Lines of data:

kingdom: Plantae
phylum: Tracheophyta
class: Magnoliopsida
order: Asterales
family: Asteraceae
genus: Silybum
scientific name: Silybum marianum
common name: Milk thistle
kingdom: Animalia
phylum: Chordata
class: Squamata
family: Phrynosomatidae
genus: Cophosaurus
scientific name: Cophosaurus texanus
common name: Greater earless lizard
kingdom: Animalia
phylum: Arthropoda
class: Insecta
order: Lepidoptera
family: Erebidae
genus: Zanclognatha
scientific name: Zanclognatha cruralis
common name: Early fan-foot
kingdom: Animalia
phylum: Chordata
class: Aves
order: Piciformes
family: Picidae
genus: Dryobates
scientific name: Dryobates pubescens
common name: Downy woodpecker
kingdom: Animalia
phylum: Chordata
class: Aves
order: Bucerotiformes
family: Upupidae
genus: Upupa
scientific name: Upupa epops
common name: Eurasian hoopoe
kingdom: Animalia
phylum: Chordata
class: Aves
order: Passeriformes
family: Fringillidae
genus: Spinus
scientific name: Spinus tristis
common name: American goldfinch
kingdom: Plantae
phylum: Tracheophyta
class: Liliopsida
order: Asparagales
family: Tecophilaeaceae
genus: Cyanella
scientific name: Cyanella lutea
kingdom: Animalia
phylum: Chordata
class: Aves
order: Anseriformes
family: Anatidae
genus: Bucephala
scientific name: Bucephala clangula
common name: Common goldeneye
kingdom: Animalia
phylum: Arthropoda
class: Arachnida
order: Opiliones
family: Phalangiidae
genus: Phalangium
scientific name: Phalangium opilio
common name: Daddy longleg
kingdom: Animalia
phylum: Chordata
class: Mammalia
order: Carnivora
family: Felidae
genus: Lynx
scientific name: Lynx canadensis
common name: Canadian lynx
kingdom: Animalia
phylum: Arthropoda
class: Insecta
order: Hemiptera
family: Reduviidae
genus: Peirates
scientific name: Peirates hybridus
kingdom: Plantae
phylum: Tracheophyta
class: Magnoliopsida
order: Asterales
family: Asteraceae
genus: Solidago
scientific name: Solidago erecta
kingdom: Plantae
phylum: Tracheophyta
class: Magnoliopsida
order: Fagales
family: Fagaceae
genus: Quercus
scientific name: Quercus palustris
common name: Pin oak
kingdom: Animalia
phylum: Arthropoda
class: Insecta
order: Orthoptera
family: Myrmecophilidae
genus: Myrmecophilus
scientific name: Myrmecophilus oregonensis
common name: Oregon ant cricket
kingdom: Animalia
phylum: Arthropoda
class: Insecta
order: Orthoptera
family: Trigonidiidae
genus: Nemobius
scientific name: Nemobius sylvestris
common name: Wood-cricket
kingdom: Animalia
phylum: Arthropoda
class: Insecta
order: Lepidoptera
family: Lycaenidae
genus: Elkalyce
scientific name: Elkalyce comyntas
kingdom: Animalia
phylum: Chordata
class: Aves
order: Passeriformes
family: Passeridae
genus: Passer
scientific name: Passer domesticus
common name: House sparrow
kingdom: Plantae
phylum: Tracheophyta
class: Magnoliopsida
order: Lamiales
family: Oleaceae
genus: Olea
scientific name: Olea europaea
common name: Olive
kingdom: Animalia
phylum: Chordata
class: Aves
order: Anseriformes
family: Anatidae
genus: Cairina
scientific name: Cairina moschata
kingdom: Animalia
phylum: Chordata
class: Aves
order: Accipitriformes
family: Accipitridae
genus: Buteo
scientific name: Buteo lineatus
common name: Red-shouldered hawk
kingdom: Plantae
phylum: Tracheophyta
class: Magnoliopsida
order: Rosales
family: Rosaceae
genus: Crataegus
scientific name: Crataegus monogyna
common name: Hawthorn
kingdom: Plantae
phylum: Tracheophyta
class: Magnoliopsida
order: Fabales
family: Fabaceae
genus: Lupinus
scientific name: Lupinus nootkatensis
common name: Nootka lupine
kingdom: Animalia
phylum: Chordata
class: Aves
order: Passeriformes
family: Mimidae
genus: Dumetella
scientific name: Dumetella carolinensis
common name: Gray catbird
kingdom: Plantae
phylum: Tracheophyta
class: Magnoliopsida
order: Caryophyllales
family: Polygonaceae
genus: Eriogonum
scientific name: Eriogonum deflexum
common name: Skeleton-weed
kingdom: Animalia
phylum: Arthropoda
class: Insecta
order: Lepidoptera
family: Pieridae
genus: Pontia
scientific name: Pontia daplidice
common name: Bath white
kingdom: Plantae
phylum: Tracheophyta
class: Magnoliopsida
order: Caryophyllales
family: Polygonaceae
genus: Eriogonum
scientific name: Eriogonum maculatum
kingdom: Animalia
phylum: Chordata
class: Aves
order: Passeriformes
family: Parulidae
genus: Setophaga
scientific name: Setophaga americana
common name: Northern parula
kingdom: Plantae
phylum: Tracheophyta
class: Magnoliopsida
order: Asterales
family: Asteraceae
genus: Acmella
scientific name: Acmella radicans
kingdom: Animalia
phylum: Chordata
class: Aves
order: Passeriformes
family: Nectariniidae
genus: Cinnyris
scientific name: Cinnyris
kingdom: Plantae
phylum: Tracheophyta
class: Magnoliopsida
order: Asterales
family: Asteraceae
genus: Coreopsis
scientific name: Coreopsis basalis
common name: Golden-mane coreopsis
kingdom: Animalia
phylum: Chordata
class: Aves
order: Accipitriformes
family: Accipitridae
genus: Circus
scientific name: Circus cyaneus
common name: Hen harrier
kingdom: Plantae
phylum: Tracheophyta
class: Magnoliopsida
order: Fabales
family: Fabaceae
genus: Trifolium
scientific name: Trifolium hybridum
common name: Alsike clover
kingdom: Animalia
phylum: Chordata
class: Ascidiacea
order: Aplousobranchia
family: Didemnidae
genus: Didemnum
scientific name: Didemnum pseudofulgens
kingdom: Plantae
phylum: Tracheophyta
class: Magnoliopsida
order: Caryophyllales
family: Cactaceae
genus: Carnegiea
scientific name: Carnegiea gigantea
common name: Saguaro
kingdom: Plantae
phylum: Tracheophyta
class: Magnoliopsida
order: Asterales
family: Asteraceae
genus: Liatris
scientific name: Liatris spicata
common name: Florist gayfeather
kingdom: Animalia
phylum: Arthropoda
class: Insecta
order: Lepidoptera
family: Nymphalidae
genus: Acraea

The problem
Lay out every line in the entries above as a Markdown table with two columns, No. and Line. Number the lines in order and leave out blank lines.

Response for this exercise
| No. | Line |
|---|---|
| 1 | kingdom: Plantae |
| 2 | phylum: Tracheophyta |
| 3 | class: Magnoliopsida |
| 4 | order: Asterales |
| 5 | family: Asteraceae |
| 6 | genus: Silybum |
| 7 | scientific name: Silybum marianum |
| 8 | common name: Milk thistle |
| 9 | kingdom: Animalia |
| 10 | phylum: Chordata |
| 11 | class: Squamata |
| 12 | family: Phrynosomatidae |
| 13 | genus: Cophosaurus |
| 14 | scientific name: Cophosaurus texanus |
| 15 | common name: Greater earless lizard |
| 16 | kingdom: Animalia |
| 17 | phylum: Arthropoda |
| 18 | class: Insecta |
| 19 | order: Lepidoptera |
| 20 | family: Erebidae |
| 21 | genus: Zanclognatha |
| 22 | scientific name: Zanclognatha cruralis |
| 23 | common name: Early fan-foot |
| 24 | kingdom: Animalia |
| 25 | phylum: Chordata |
| 26 | class: Aves |
| 27 | order: Piciformes |
| 28 | family: Picidae |
| 29 | genus: Dryobates |
| 30 | scientific name: Dryobates pubescens |
| 31 | common name: Downy woodpecker |
| 32 | kingdom: Animalia |
| 33 | phylum: Chordata |
| 34 | class: Aves |
| 35 | order: Bucerotiformes |
| 36 | family: Upupidae |
| 37 | genus: Upupa |
| 38 | scientific name: Upupa epops |
| 39 | common name: Eurasian hoopoe |
| 40 | kingdom: Animalia |
| 41 | phylum: Chordata |
| 42 | class: Aves |
| 43 | order: Passeriformes |
| 44 | family: Fringillidae |
| 45 | genus: Spinus |
| 46 | scientific name: Spinus tristis |
| 47 | common name: American goldfinch |
| 48 | kingdom: Plantae |
| 49 | phylum: Tracheophyta |
| 50 | class: Liliopsida |
| 51 | order: Asparagales |
| 52 | family: Tecophilaeaceae |
| 53 | genus: Cyanella |
| 54 | scientific name: Cyanella lutea |
| 55 | kingdom: Animalia |
| 56 | phylum: Chordata |
| 57 | class: Aves |
| 58 | order: Anseriformes |
| 59 | family: Anatidae |
| 60 | genus: Bucephala |
| 61 | scientific name: Bucephala clangula |
| 62 | common name: Common goldeneye |
| 63 | kingdom: Animalia |
| 64 | phylum: Arthropoda |
| 65 | class: Arachnida |
| 66 | order: Opiliones |
| 67 | family: Phalangiidae |
| 68 | genus: Phalangium |
| 69 | scientific name: Phalangium opilio |
| 70 | common name: Daddy longleg |
| 71 | kingdom: Animalia |
| 72 | phylum: Chordata |
| 73 | class: Mammalia |
| 74 | order: Carnivora |
| 75 | family: Felidae |
| 76 | genus: Lynx |
| 77 | scientific name: Lynx canadensis |
| 78 | common name: Canadian lynx |
| 79 | kingdom: Animalia |
| 80 | phylum: Arthropoda |
| 81 | class: Insecta |
| 82 | order: Hemiptera |
| 83 | family: Reduviidae |
| 84 | genus: Peirates |
| 85 | scientific name: Peirates hybridus |
| 86 | kingdom: Plantae |
| 87 | phylum: Tracheophyta |
| 88 | class: Magnoliopsida |
| 89 | order: Asterales |
| 90 | family: Asteraceae |
| 91 | genus: Solidago |
| 92 | scientific name: Solidago erecta |
| 93 | kingdom: Plantae |
| 94 | phylum: Tracheophyta |
| 95 | class: Magnoliopsida |
| 96 | order: Fagales |
| 97 | family: Fagaceae |
| 98 | genus: Quercus |
| 99 | scientific name: Quercus palustris |
| 100 | common name: Pin oak |
| 101 | kingdom: Animalia |
| 102 | phylum: Arthropoda |
| 103 | class: Insecta |
| 104 | order: Orthoptera |
| 105 | family: Myrmecophilidae |
| 106 | genus: Myrmecophilus |
| 107 | scientific name: Myrmecophilus oregonensis |
| 108 | common name: Oregon ant cricket |
| 109 | kingdom: Animalia |
| 110 | phylum: Arthropoda |
| 111 | class: Insecta |
| 112 | order: Orthoptera |
| 113 | family: Trigonidiidae |
| 114 | genus: Nemobius |
| 115 | scientific name: Nemobius sylvestris |
| 116 | common name: Wood-cricket |
| 117 | kingdom: Animalia |
| 118 | phylum: Arthropoda |
| 119 | class: Insecta |
| 120 | order: Lepidoptera |
| 121 | family: Lycaenidae |
| 122 | genus: Elkalyce |
| 123 | scientific name: Elkalyce comyntas |
| 124 | kingdom: Animalia |
| 125 | phylum: Chordata |
| 126 | class: Aves |
| 127 | order: Passeriformes |
| 128 | family: Passeridae |
| 129 | genus: Passer |
| 130 | scientific name: Passer domesticus |
| 131 | common name: House sparrow |
| 132 | kingdom: Plantae |
| 133 | phylum: Tracheophyta |
| 134 | class: Magnoliopsida |
| 135 | order: Lamiales |
| 136 | family: Oleaceae |
| 137 | genus: Olea |
| 138 | scientific name: Olea europaea |
| 139 | common name: Olive |
| 140 | kingdom: Animalia |
| 141 | phylum: Chordata |
| 142 | class: Aves |
| 143 | order: Anseriformes |
| 144 | family: Anatidae |
| 145 | genus: Cairina |
| 146 | scientific name: Cairina moschata |
| 147 | kingdom: Animalia |
| 148 | phylum: Chordata |
| 149 | class: Aves |
| 150 | order: Accipitriformes |
| 151 | family: Accipitridae |
| 152 | genus: Buteo |
| 153 | scientific name: Buteo lineatus |
| 154 | common name: Red-shouldered hawk |
| 155 | kingdom: Plantae |
| 156 | phylum: Tracheophyta |
| 157 | class: Magnoliopsida |
| 158 | order: Rosales |
| 159 | family: Rosaceae |
| 160 | genus: Crataegus |
| 161 | scientific name: Crataegus monogyna |
| 162 | common name: Hawthorn |
| 163 | kingdom: Plantae |
| 164 | phylum: Tracheophyta |
| 165 | class: Magnoliopsida |
| 166 | order: Fabales |
| 167 | family: Fabaceae |
| 168 | genus: Lupinus |
| 169 | scientific name: Lupinus nootkatensis |
| 170 | common name: Nootka lupine |
| 171 | kingdom: Animalia |
| 172 | phylum: Chordata |
| 173 | class: Aves |
| 174 | order: Passeriformes |
| 175 | family: Mimidae |
| 176 | genus: Dumetella |
| 177 | scientific name: Dumetella carolinensis |
| 178 | common name: Gray catbird |
| 179 | kingdom: Plantae |
| 180 | phylum: Tracheophyta |
| 181 | class: Magnoliopsida |
| 182 | order: Caryophyllales |
| 183 | family: Polygonaceae |
| 184 | genus: Eriogonum |
| 185 | scientific name: Eriogonum deflexum |
| 186 | common name: Skeleton-weed |
| 187 | kingdom: Animalia |
| 188 | phylum: Arthropoda |
| 189 | class: Insecta |
| 190 | order: Lepidoptera |
| 191 | family: Pieridae |
| 192 | genus: Pontia |
| 193 | scientific name: Pontia daplidice |
| 194 | common name: Bath white |
| 195 | kingdom: Plantae |
| 196 | phylum: Tracheophyta |
| 197 | class: Magnoliopsida |
| 198 | order: Caryophyllales |
| 199 | family: Polygonaceae |
| 200 | genus: Eriogonum |
| 201 | scientific name: Eriogonum maculatum |
| 202 | kingdom: Animalia |
| 203 | phylum: Chordata |
| 204 | class: Aves |
| 205 | order: Passeriformes |
| 206 | family: Parulidae |
| 207 | genus: Setophaga |
| 208 | scientific name: Setophaga americana |
| 209 | common name: Northern parula |
| 210 | kingdom: Plantae |
| 211 | phylum: Tracheophyta |
| 212 | class: Magnoliopsida |
| 213 | order: Asterales |
| 214 | family: Asteraceae |
| 215 | genus: Acmella |
| 216 | scientific name: Acmella radicans |
| 217 | kingdom: Animalia |
| 218 | phylum: Chordata |
| 219 | class: Aves |
| 220 | order: Passeriformes |
| 221 | family: Nectariniidae |
| 222 | genus: Cinnyris |
| 223 | scientific name: Cinnyris |
| 224 | kingdom: Plantae |
| 225 | phylum: Tracheophyta |
| 226 | class: Magnoliopsida |
| 227 | order: Asterales |
| 228 | family: Asteraceae |
| 229 | genus: Coreopsis |
| 230 | scientific name: Coreopsis basalis |
| 231 | common name: Golden-mane coreopsis |
| 232 | kingdom: Animalia |
| 233 | phylum: Chordata |
| 234 | class: Aves |
| 235 | order: Accipitriformes |
| 236 | family: Accipitridae |
| 237 | genus: Circus |
| 238 | scientific name: Circus cyaneus |
| 239 | common name: Hen harrier |
| 240 | kingdom: Plantae |
| 241 | phylum: Tracheophyta |
| 242 | class: Magnoliopsida |
| 243 | order: Fabales |
| 244 | family: Fabaceae |
| 245 | genus: Trifolium |
| 246 | scientific name: Trifolium hybridum |
| 247 | common name: Alsike clover |
| 248 | kingdom: Animalia |
| 249 | phylum: Chordata |
| 250 | class: Ascidiacea |
| 251 | order: Aplousobranchia |
| 252 | family: Didemnidae |
| 253 | genus: Didemnum |
| 254 | scientific name: Didemnum pseudofulgens |
| 255 | kingdom: Plantae |
| 256 | phylum: Tracheophyta |
| 257 | class: Magnoliopsida |
| 258 | order: Caryophyllales |
| 259 | family: Cactaceae |
| 260 | genus: Carnegiea |
| 261 | scientific name: Carnegiea gigantea |
| 262 | common name: Saguaro |
| 263 | kingdom: Plantae |
| 264 | phylum: Tracheophyta |
| 265 | class: Magnoliopsida |
| 266 | order: Asterales |
| 267 | family: Asteraceae |
| 268 | genus: Liatris |
| 269 | scientific name: Liatris spicata |
| 270 | common name: Florist gayfeather |
| 271 | kingdom: Animalia |
| 272 | phylum: Arthropoda |
| 273 | class: Insecta |
| 274 | order: Lepidoptera |
| 275 | family: Nymphalidae |
| 276 | genus: Acraea |